Sunday, June 15, 2003

"Time Coupling" Doesn't Exist

Recently, several people in the web services circles have stated that, "synchronicity affects coupling". More specifically, the belief is that synchronous behavior creates a more tightly coupled scenario. Some refer to this concept as, "coupled in time". My belief is that, "time coupling" doesn't exist.

I believe that coupling deals with one participants desire to leverage pre-existing knowledge about another participant’s internals. For example, two services are tightly coupled if one service makes assumptions about another services data or logic that are not obtainable from the interface. Thus, service encapsulation is violated and the two services become more tightly coupled.

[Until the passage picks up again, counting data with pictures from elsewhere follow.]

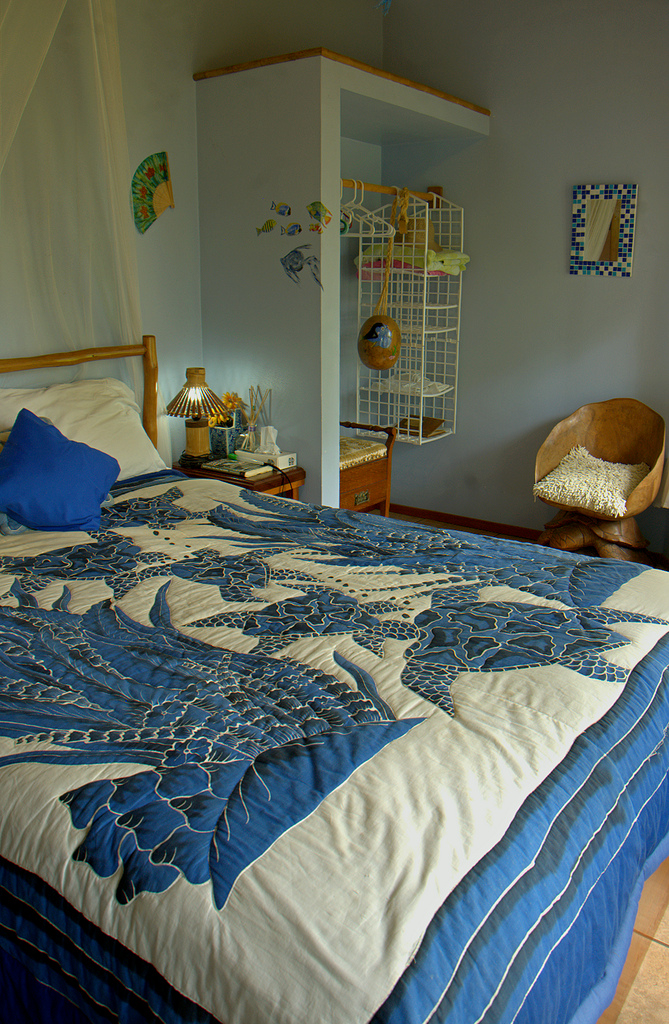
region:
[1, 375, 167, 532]
two pillows on top of a bed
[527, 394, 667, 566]
brown wood chair with white pillow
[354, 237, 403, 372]
brown egg hanging from rope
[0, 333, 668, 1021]
wood bed with turtle bedspread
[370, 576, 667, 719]
black and blue turtle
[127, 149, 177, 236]
green hand fan hanging on wall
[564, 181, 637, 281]
mirror with tiled frame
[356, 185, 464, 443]
white plastic hanging clothing rack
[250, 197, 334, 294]
fish decals on a white wall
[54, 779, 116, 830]
blue quilted fabric on the blanket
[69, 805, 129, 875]
blue quilted fabric on the blanket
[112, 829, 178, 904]
blue quilted fabric on the blanket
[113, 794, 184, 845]
blue quilted fabric on the blanket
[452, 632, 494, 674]
blue quilted fabric on the blanket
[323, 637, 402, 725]
blue quilted fabric on the blanket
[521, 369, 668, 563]
small chair against wall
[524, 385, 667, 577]
wooden chair is small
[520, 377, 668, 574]
small chair is wooden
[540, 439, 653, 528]
pillow in seat of chair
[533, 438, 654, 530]
pillow in chair is white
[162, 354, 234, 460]
small lamp on end table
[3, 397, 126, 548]
pillow on bed is blue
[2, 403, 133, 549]
pillow on bed is square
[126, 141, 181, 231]
fan hanging on wall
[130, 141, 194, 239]
green fan on the wall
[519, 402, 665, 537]
brown wooden chair against the wall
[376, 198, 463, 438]
plastic shelves hanging on a bar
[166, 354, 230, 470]
lamp on table by the bed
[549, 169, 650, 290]
mosaic tile mirror on the wall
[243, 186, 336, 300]
fish stickers on the wall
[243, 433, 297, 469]
box of tissues on the table by the bed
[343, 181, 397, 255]
hangers hanging on the rod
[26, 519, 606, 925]
blue and white bed spread on the bed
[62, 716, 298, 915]
floral design on bed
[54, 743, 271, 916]
floral design on bed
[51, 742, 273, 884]
floral design on bed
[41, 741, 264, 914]
floral design on bed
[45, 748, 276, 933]
floral design on bed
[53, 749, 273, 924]
floral design on bed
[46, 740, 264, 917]
floral design on bed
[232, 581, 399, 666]
Design on a bed spread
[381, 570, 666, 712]
Design on a bed spread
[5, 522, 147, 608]
Design on a bed spread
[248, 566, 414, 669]
Design on a bed spread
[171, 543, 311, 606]
Design on a bed spread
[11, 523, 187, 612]
Design on a bed spread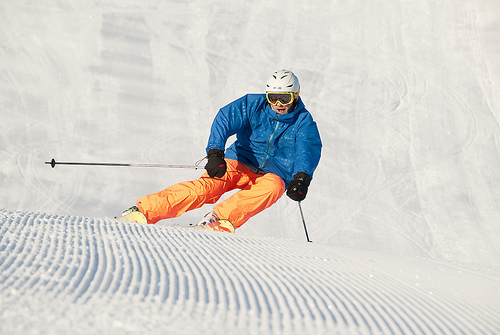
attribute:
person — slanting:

One of the coolest things about services is that they can be piped into an intermediary (another service) on the way to the destination. These intermediaries can do neat things like:
- switch the characters from ASCII to EBCDIC (data transformation)
- re-route the message (network transformation)
- switch from a synchronous protocol to an asynchronous protocol or vice versa (timing transformation)

Items (data, routes, timing, etc.) that may be "morphed" or "transformed" en-route to delivery are not issues related to coupling. They exist between interfaces and do not violate encapsulation. In dealing with synchronicity one must be careful; it means different things to different people. For instance:

1. I made the call using an asynchronous protocol, but blocked for the result.
2. I made the call using a synchronous protocol; an intermediary picked it up (synchronicity facade), and re-sent it as an asynchronous message, then correlated it back to me.
3. I made the call using a synchronous protocol, but spun the call off in a new thread (client side handler), thus it didn't block.

So, a service may have stated that, "I use a synchronous HTTP only"... but the fact is the client (consumer) just plain didn't care. Synchronicity can be morphed because it lies outside of the encapsulation boundary. Synchronicity can be decoupled as a concern. In no way does synchronous behavior adversely affects the loose coupling of services. "Time Coupling" doesn't exist.